### ASSIGNMENT
The answer is a single number: the count of lines below in which the word "left" appears.
── DATA
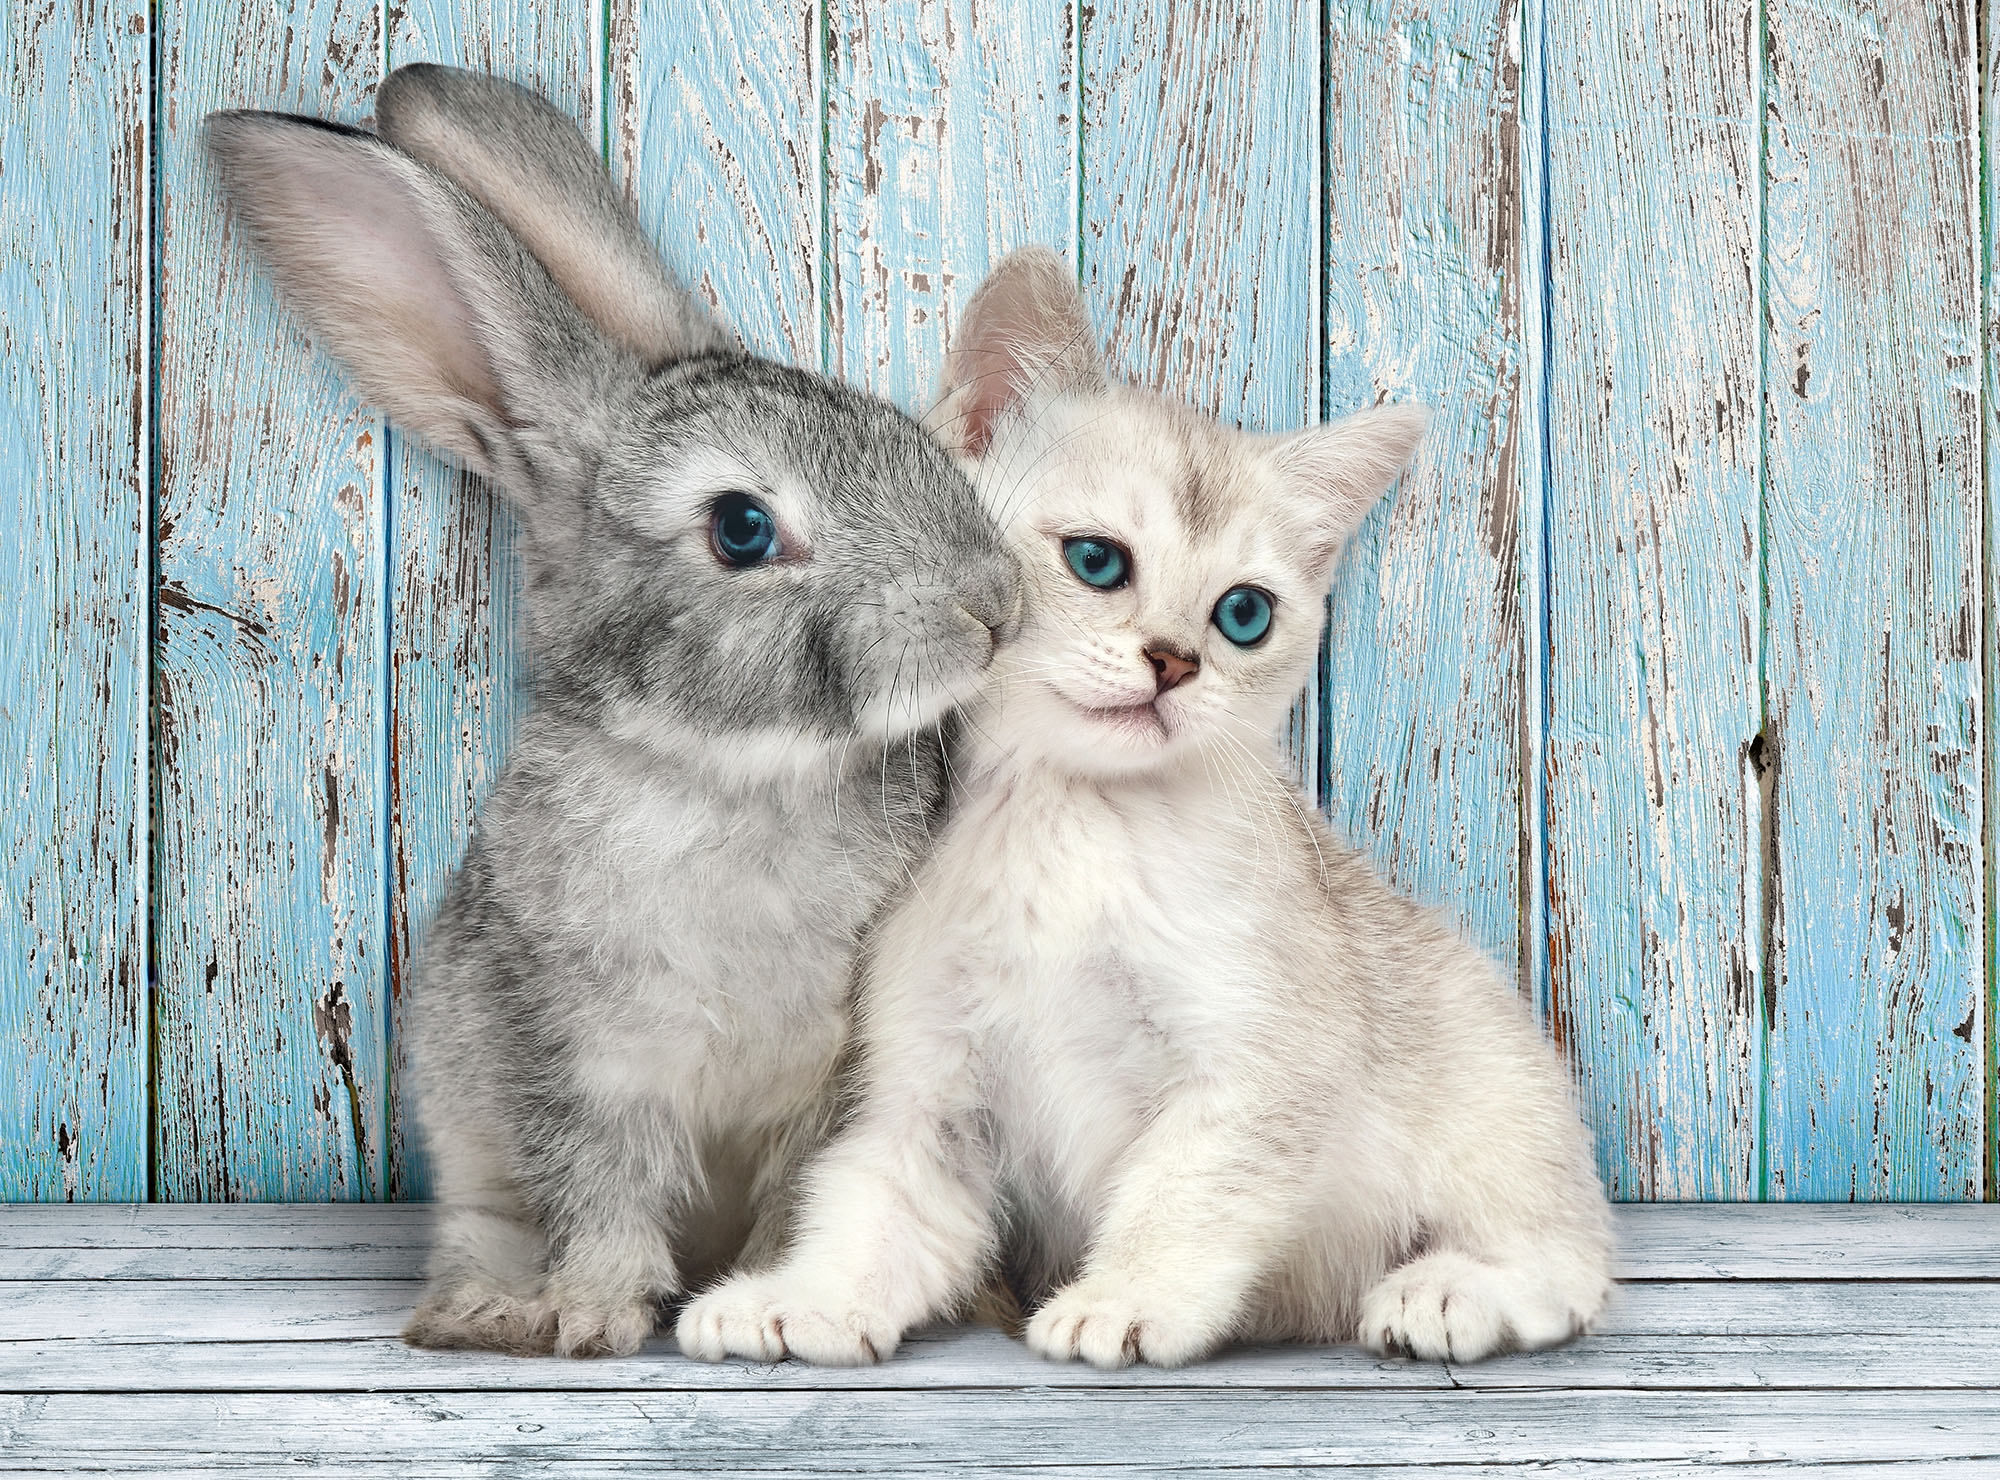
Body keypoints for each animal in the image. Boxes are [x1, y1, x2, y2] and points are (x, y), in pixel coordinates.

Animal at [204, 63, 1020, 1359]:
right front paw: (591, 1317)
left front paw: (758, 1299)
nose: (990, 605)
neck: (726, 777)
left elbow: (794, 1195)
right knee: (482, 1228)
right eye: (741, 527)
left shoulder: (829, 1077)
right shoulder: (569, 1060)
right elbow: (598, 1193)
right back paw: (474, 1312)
────
### EXERCISE RESPONSE
3